Eventually, uniform national rules may be decided, Lavallee says.

How a company will address this should be included in their privacy policy found in the disclosures section of their website.

“But the key is that you need to be prepared to respond,” Lavallee says. “You don’t want to wait to figure out your DSARs policy, because it will create a bit of a panic. There are statutory deadlines to get this done. And it’s not just about what information is in your database; it can be paper files, invoices that your payment department has, or things that could be in your property management system.”

Lavallee says companies could think about who is making the DSAR requests, and examine whether they have the right to ask for it, based on what state they are in.

“You might not have to do anything at all,” he says. “And if it’s billing, there are reasons and situations where you wouldn’t have to take specific actions.”

How to Still Make Ad Campaigns Effective

How can marketers run effective advertising campaigns if prospective renters stop sharing their info?

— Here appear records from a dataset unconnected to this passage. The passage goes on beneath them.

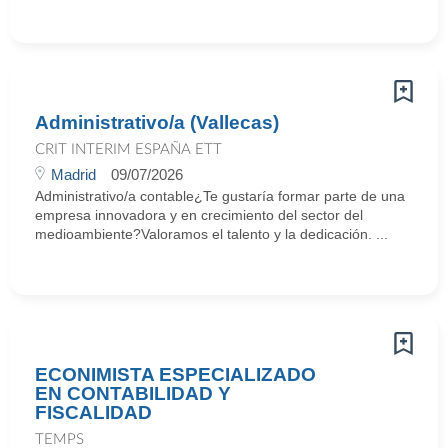
Administrativo/a (Vallecas)
CRIT INTERIM ESPAÑA ETT
Madrid
09/07/2026
Administrativo/a contable¿Te gustaría formar parte de una
empresa innovadora y en crecimiento del sector del
medioambiente?Valoramos el talento y la dedicación. ...
ECONIMISTA ESPECIALIZADO
EN CONTABILIDAD Y
FISCALIDAD
TEMPS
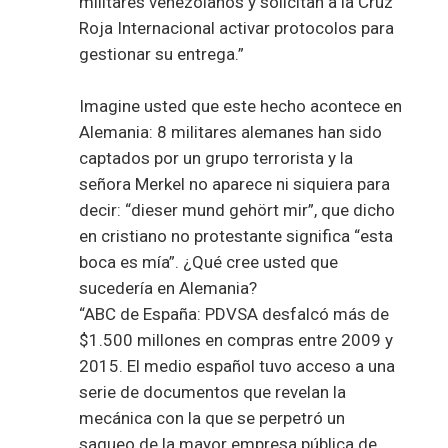
militares venezolanos y solicitan a la Cruz
Roja Internacional activar protocolos para
gestionar su entrega.”
Imagine usted que este hecho acontece en
Alemania: 8 militares alemanes han sido
captados por un grupo terrorista y la
señora Merkel no aparece ni siquiera para
decir: “dieser mund gehört mir”, que dicho
en cristiano no protestante significa “esta
boca es mía”. ¿Qué cree usted que
sucedería en Alemania?
“ABC de España: PDVSA desfalcó más de
$1.500 millones en compras entre 2009 y
2015. El medio español tuvo acceso a una
serie de documentos que revelan la
mecánica con la que se perpetró un
saqueo de la mayor empresa pública de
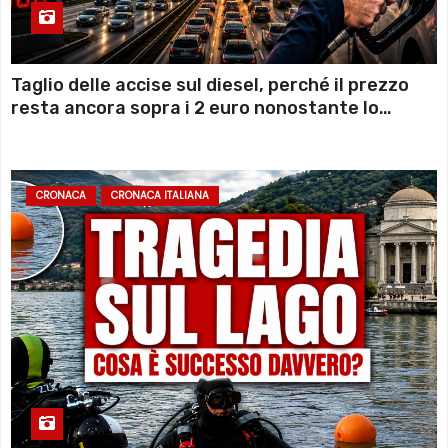
Taglio delle accise sul diesel, perché il prezzo
resta ancora sopra i 2 euro nonostante lo
sconto deciso dal Governo
CRONACA
CRONACA ITALIANA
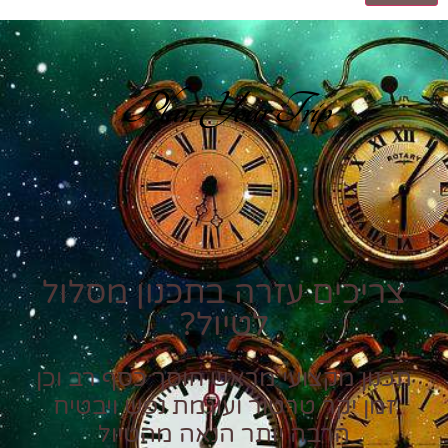
Plan Your Trip
צריכים עזרה בתכנון מסלול
לטיול?
תכנון מקצועי מראש חוסך כסף רב וכן
זמן יקר טרטור ועוגמת נפש ויבטיח
הרבה יותר הנאה מהטיול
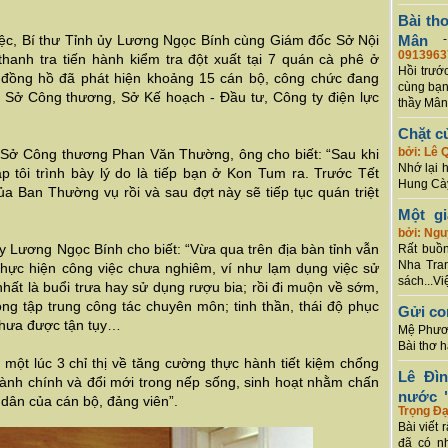
Bài th
việc, Bí thư Tỉnh ủy Lương Ngọc Bính cùng Giám đốc Sở Nội
Mân
0913963
anh tra tiến hành kiểm tra đột xuất tại 7 quán cà phê ở
Hồi trướ
g đồng hồ đã phát hiện khoảng 15 cán bộ, công chức đang
cùng bạn
a Sở Công thương, Sở Kế hoạch - Đầu tư, Công ty điện lực
thầy Mân
Chặt c
bởi: Lê 
 Sở Công thương Phan Văn Thường, ông cho biết: “Sau khi
Nhớ lại 
p tôi trình bày lý do là tiếp bạn ở Kon Tum ra. Trước Tết
Hung Cày
của Ban Thường vụ rồi và sau đợt này sẽ tiếp tục quán triệt
Một g
bởi: Ng
ủy Lương Ngọc Bính cho biết: “Vừa qua trên địa bàn tỉnh vẫn
Rất buồn
Nha Tran
thực hiện công việc chưa nghiêm, ví như lạm dụng việc sử
sách...Vi
nhất là buổi trưa hay sử dụng rượu bia; rồi đi muộn về sớm,
hông tập trung công tác chuyên môn; tinh thần, thái độ phục
Gửi co
chưa được tận tụy…
Mệ Phươn
Bài thơ 
ột lúc 3 chỉ thị về tăng cường thực hành tiết kiệm chống
Lê Đì
g hành chính và đổi mới trong nếp sống, sinh hoạt nhằm chấn
nước "
 dân của cán bộ, đảng viên”.
Trọng Đạ
Bài viết 
đã có n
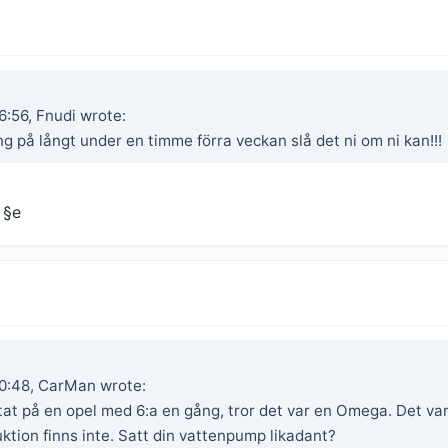
:56, Fnudi wrote:
ng på långt under en timme förra veckan slå det ni om ni kan!!!
 §e
0:48, CarMan wrote:
at på en opel med 6:a en gång, tror det var en Omega. Det var 
tion finns inte. Satt din vattenpump likadant?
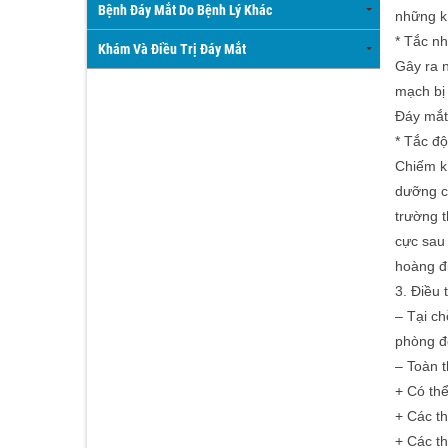
Bệnh Đáy Mắt Do Bệnh Lý Khác
những k
* Tắc n
Khám Và Điều Trị Đáy Mắt
Gây ra n
mạch bị
Đáy mắt:
* Tắc đ
Chiếm k
dưỡng ch
trường t
cực sau 
hoàng đ
3. Điều 
– Tại ch
phòng đ
– Toàn t
+ Có th
+ Các th
+ Các th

G5 says marketers can have a robust first-party customer data platform that is built intelligently – one that supports removal by hitting a few keys, and it’s wiped clear – but better is using one that is able to obscure that personal data.

“Use behavioral modeling to make the most of what you are able to observe,” Holman says. “Think: How do we look at the data we do have, and then look for broad patterns on what people are doing at scale.

This helps you to make the right decisions. It also helps to avoid targeting individuals, and seeing beyond their erratic individual journeys, and thereby not getting lost in those gaps.”

In summary, renters are more informed and more empowered, and many are choosing to limit their tracking. Regulations are erring on the side of the user’s data safety and privacy.